__Selected excerpt__
━━━━━━━━━━━━━━━━━━━━
LDraw.org Discussion Forums

Full Version: Memory issues in C++
You're currently viewing a stripped down version of our content. View the full version with proper formatting.
Pages: 1 2
I was reading about the LDView bugs and spotted this statement.

Travis Cobbs Wrote:Also, no matter how much memory you have, LDView is a 32-bit app, so it will crash if it ever needs more than 2GB (or perhaps 3GB, but I don't think so).

I've been wondering why some code I'd written kept crashing and throwing std::bad_alloc and it's very likely to be this.

So... do any of the C++ gurus around here know how to bypass the problem in general? I've got some numerical code that needs to store and manipulate massive matrices and to run on 32bit systems as well as 64bit.

Tim

PS. Helping the forum live up to its C++ query predictions Wink
First of all, if you haven't already, do a Google search for "out of core solver". That's the name of the class of general solutions to your problem.

Having said that, you may be able to give yourself a little breathing room if you're only a little bit too big. In Windows, there is a setting you can set in your app that bumps the maximum from 2GB up to 3GB, as long as the OS itself is configured to allow for that. In Microsoft VC++, the command line option is /LARGEADDRESSAWARE, and is in the System section of the Linker Project options in the IDE. My understanding is that an app compiled with this option run on a 32-bit system gets 3GB max, and run on a 64-bit system gets 4GB max, while without this option, 2GB is the max.
━━━━━━━━━━━━━━━━━━━━
__Objectives__
a: From the last paragraph of the forum thread on C++ memory issues, list each maximum memory figure for an app along with the condition it applies to.
b: Recast the paragraph of the forum thread on C++ memory issues that begins "Having said that" as a short bulleted list, keeping its main facts.
c: Pick up the forum thread on C++ memory issues after its final sentence and write the next part.
The data after this point comes from a different source than the forum thread.

__Data shown__
━━━━━━━━━━━━━━━━━━━━
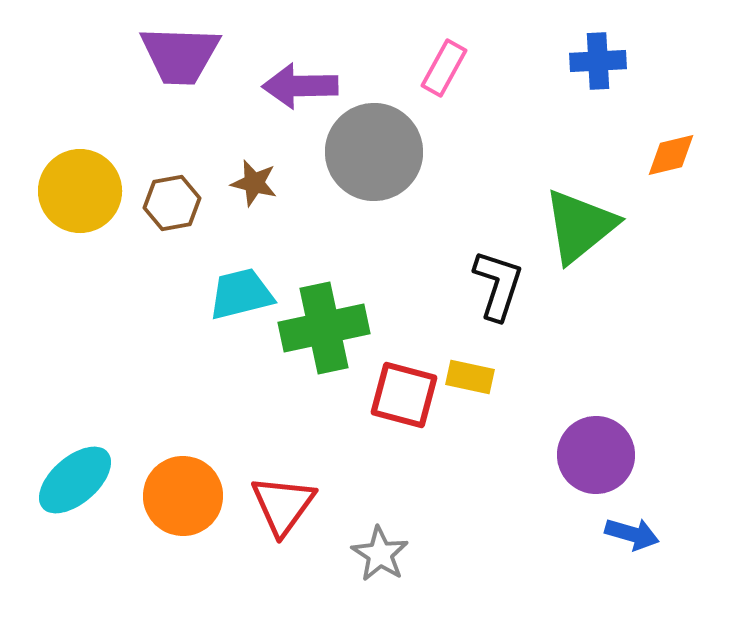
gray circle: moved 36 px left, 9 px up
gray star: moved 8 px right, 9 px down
━━━━━━━━━━━━━━━━━━━━
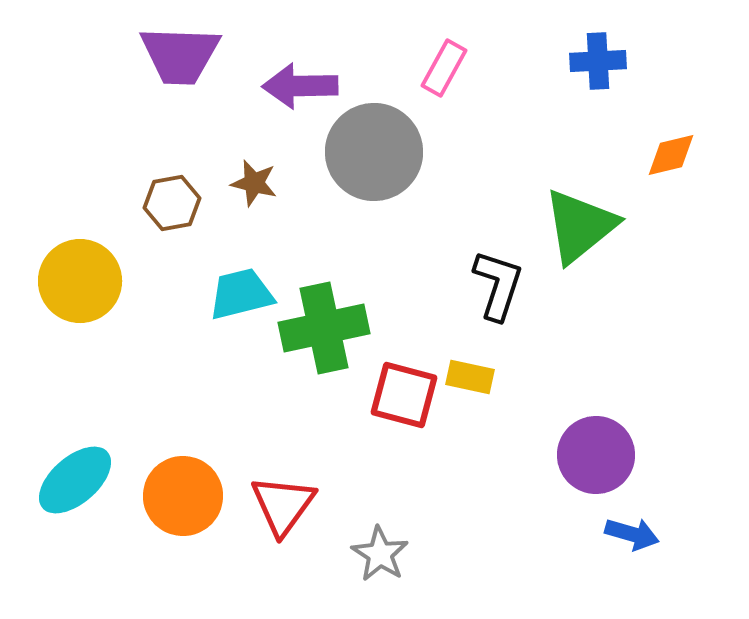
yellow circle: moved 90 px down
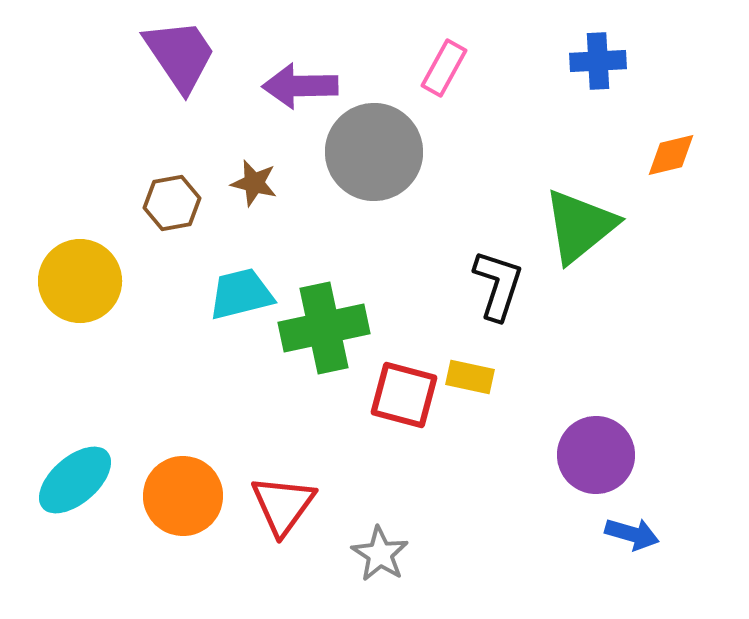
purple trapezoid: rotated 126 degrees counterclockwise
━━━━━━━━━━━━━━━━━━━━
__Results of the exercise__
a:
- 2GB: the app is compiled without the /LARGEADDRESSAWARE option
- 3GB: the app is compiled with that option and run on a 32-bit system
- 4GB: the app is compiled with that option and run on a 64-bit system

b:
- An app that is only slightly too big may gain some breathing room.
- Windows has an app setting that raises the maximum from 2GB to 3GB if the OS is configured to allow it.
- In Microsoft VC++ this is the /LARGEADDRESSAWARE command line option. In the IDE it is in the System section of the Linker Project options.
- As the poster understands it, an app built with the option gets 3GB max on a 32-bit system and 4GB max on a 64-bit system. Without it, the max is 2GB.

c:
Note that there is another problem with 32-bit apps, which is that they also have a 32-bit address space. This means that memory fragmentation inside the app can also have a big impact, because in order to allocate a single array that is 250MB in size, your app needs 250GB of contiguous space inside its address space. If you perform a lot of allocations and deallocations of big things, you'll quickly get to a position where even though the app isn't using anywhere close to 2GB (or 3GB if the option is set), a large memory allocation will still fail. You can mitigate this problem to some degree by allocating your large arrays up front and never deallocating them, but instead reusing them.
If you really need more that 2GB (most software doesn't, but programmers seem to get more and more lazy these days Smile ) ...

The obvious solution would be to develop for 64bit os's only.

An alternative would be using some kind of swap file, although this will needs decent management classes and could be extremely slow if done inefficient (I'm having EMS back flashes here Smile ).

Something else I have been thinking of but never really tried is using multiple program instances. Because if the system runs a 64bit os every 32bit process has it's OWN 2GB limit. So using multiple instances would give you 'n' times 2GB. This approach would need a sophisticated way of communicating between processes and dividing the data.

my 2cts
Travis Cobbs Wrote:First of all, if you haven't already, do a Google search for "out of core solver". That's the name of the class of general solutions to your problem.

Excellent thanks. Always very helpful to have a proper name for the problem/solution.

Travis Cobbs Wrote:Having said that, you may be able to give yourself a little breathing room if you're only a little bit too big. In Windows, there is a setting you can set in your app that bumps the maximum from 2GB up to 3GB, as long as the OS itself is configured to allow for that. In Microsoft VC++, the command line option is /LARGEADDRESSAWARE, and is in the System section of the Linker Project options in the IDE. My understanding is that an app compiled with this option run on a 32-bit system gets 3GB max, and run on a 64-bit system gets 4GB max, while without this option, 2GB is the max.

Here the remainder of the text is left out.